Gary Anderson's set is, of course, an important part of the production, with two identical rooms upstairs, one green, and one blue, separate stairs leading up to each room, a door to the hall, and a door to the bathroom in each room, with archways to the outside and to the dining room on opposite sides of the stage, downstairs. Between the sets of stairs are swing doors through which Ferris comes and goes, with his desk centre stage. Every farce relies upon plenty of entrances and exits for continual narrow escapes. A lot of the movement is generated by the fact that the telephones in the rooms are not working, meaning that the guests have to run around after Ferris to organise room service. It's a typical setup for a farce.
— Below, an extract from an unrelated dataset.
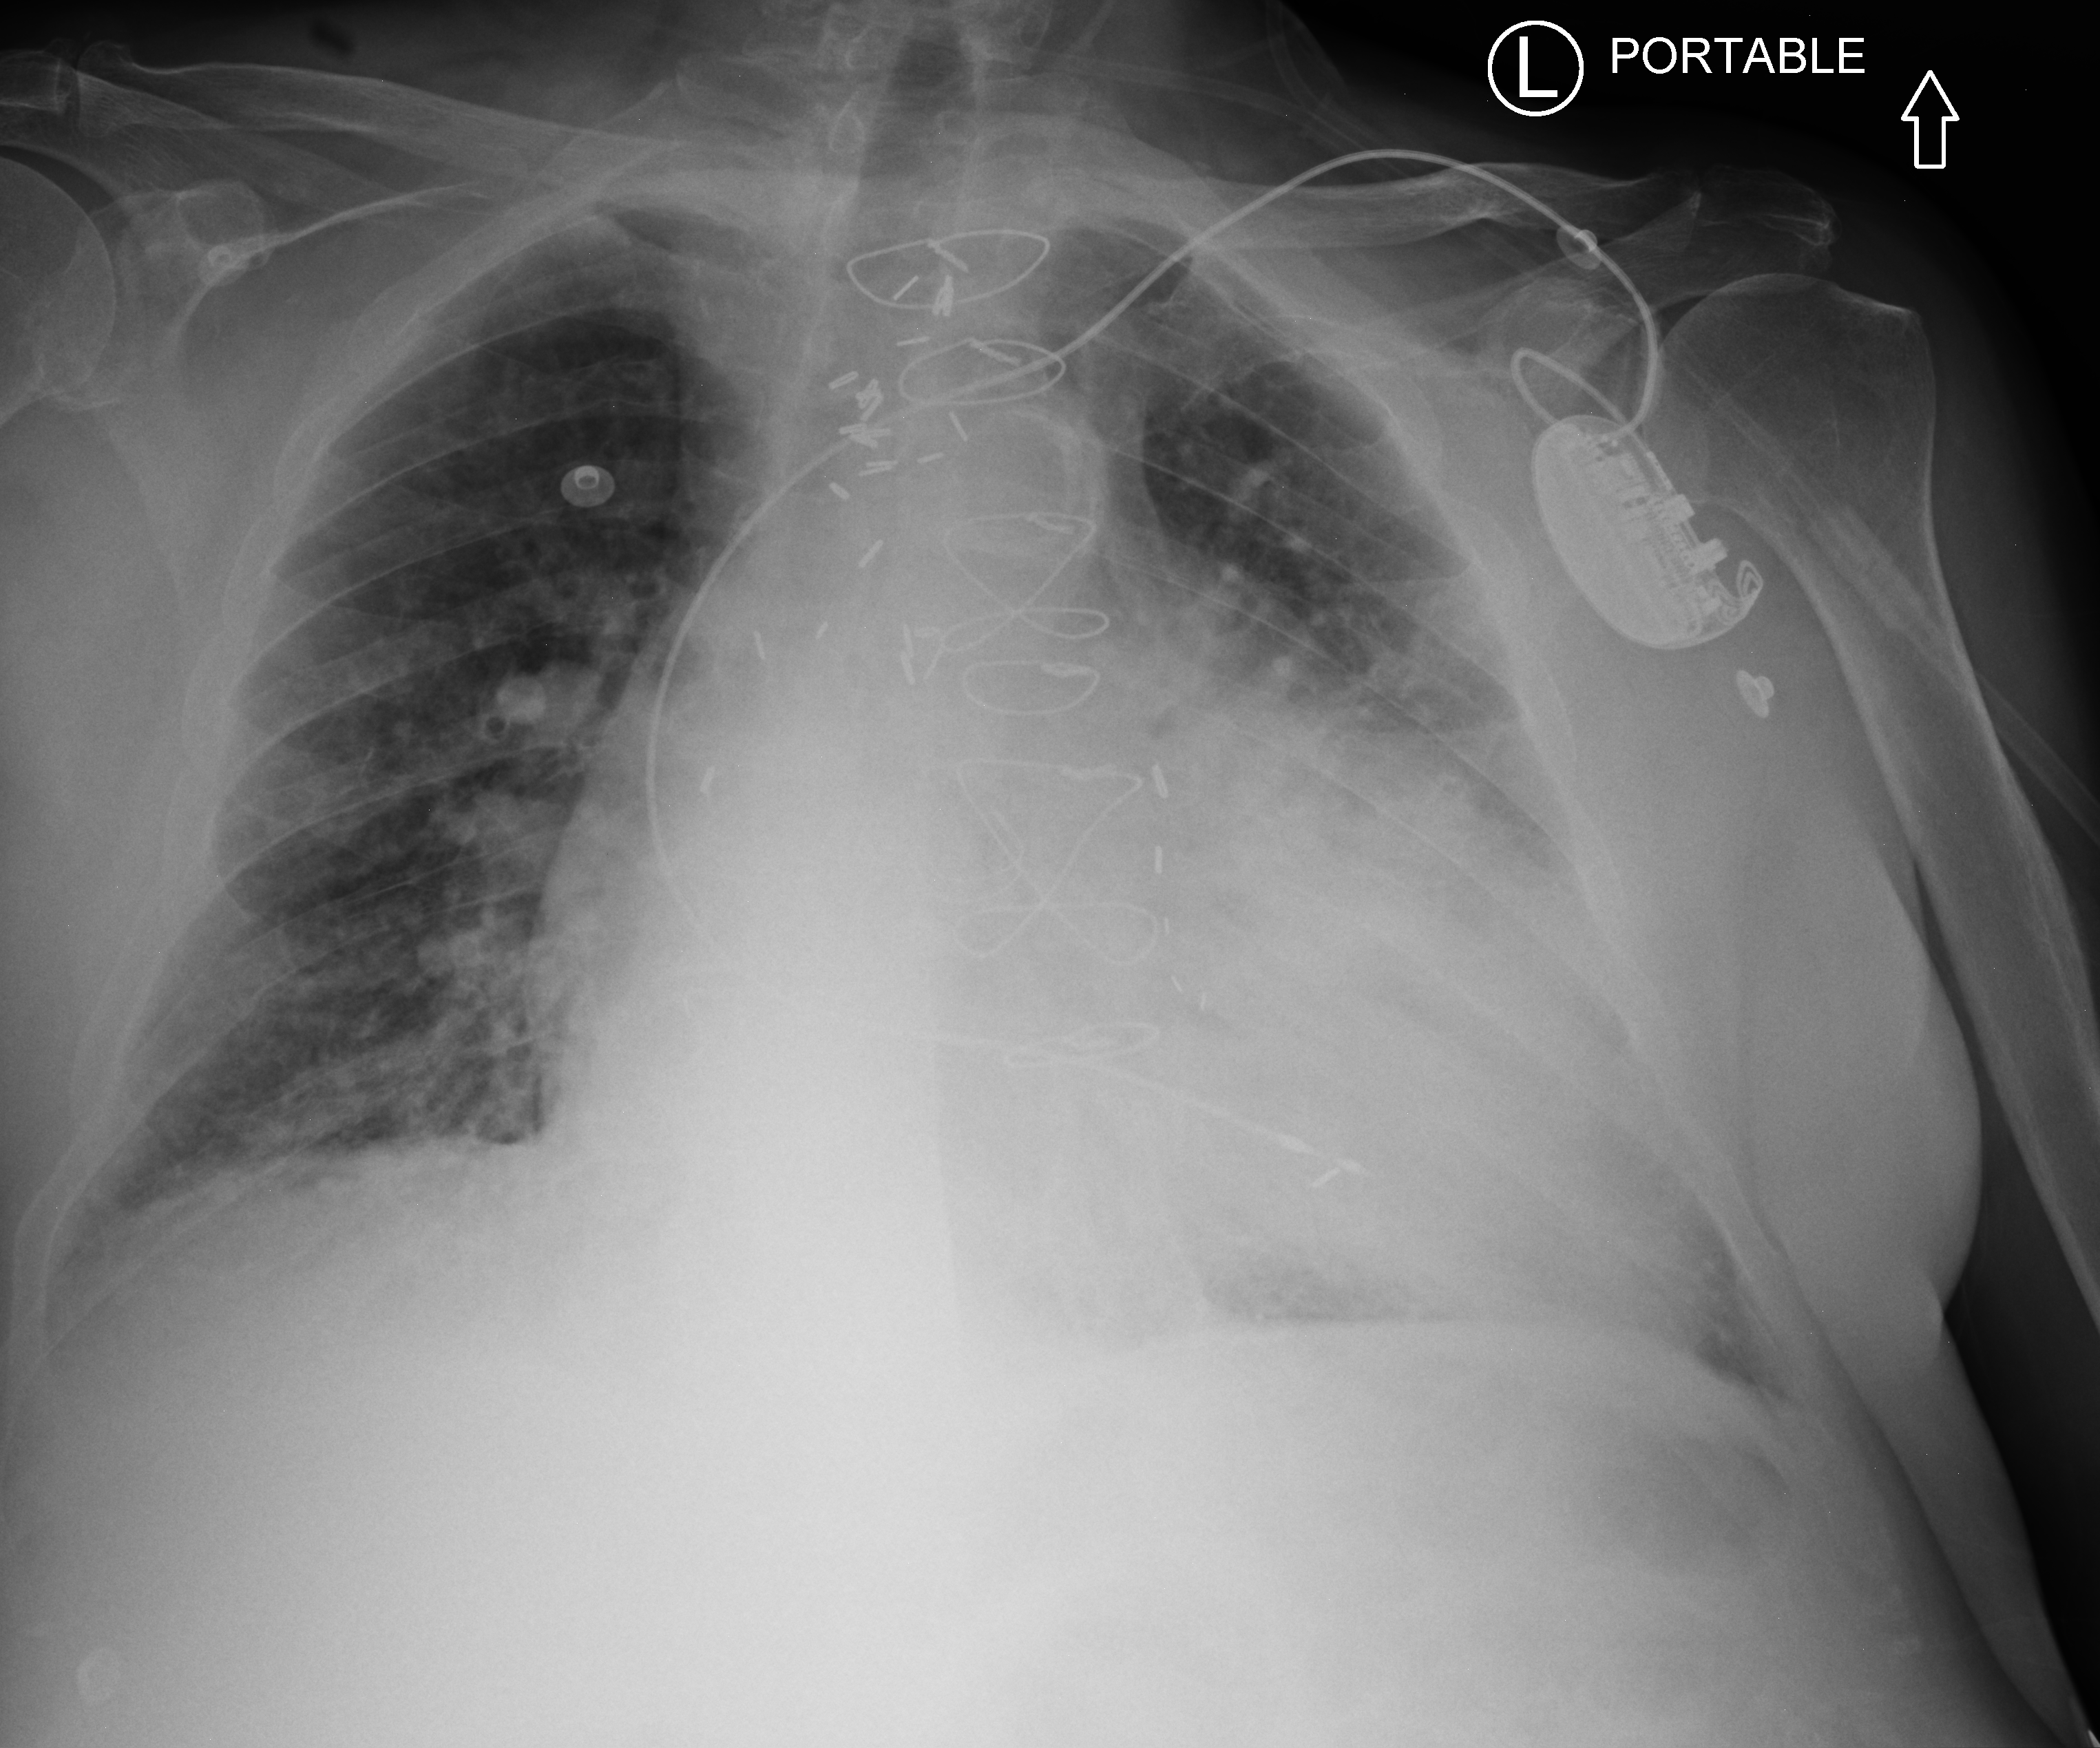
Portable chest radiograph, anteroposterior (AP) projection. Male patient hospitalised with COVID-19, age 75–90 years.
From the hospital-stay record, not from the radiograph (when in the stay this image was taken is not recorded): admitted to intensive care during this hospital stay: yes.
The indefatigable Richard Parkhill, who seems to be working almost everywhere, is the lighting designer.
David Sinclair plays Ferris, at first confused, then, as the situation dawns on him, conniving, and, like Monsieur Thenardier, "ready with an open palm", to receive bribes to comply with the ever more ridiculous schemes of the constantly frustrated, would-be philanderers. Sinclair has excellent comic timing, delivering a word or phrase with unerring accuracy to generate big laughs, as well as offering plenty of physical comedy.
Roger and Geoffrey are played superbly by Stephen Bills and Patrick Clements, giving us complete opposites, the suave and sophisticated Roger, and Geoffrey, who tends toward the slob. Their humour initially comes from their individual attempts to keep their potential affairs on track and, later, their collaboration, completely unaware that they are each helping the other to complete a liaison with their own wife.
Sally and Helen are played by Leah Lowe and Rose Harvey, giving two more fine performances. Lowe is hilarious as she starts out with a gin and tonic while waiting for Roger to join her for dinner, then another, and on and on as she heads for oblivion, while Harvey brings forth Helen's naivety and misplaced trust in Roger, swallowing his ludicrous lies while inadvertently ruining his plans.
Eventually, all ends well, although what might happen after the curtain falls and the four begin to examine all that occurred, is anybody's guess. That could easily be another play. If you need some laughter in your life, here it is.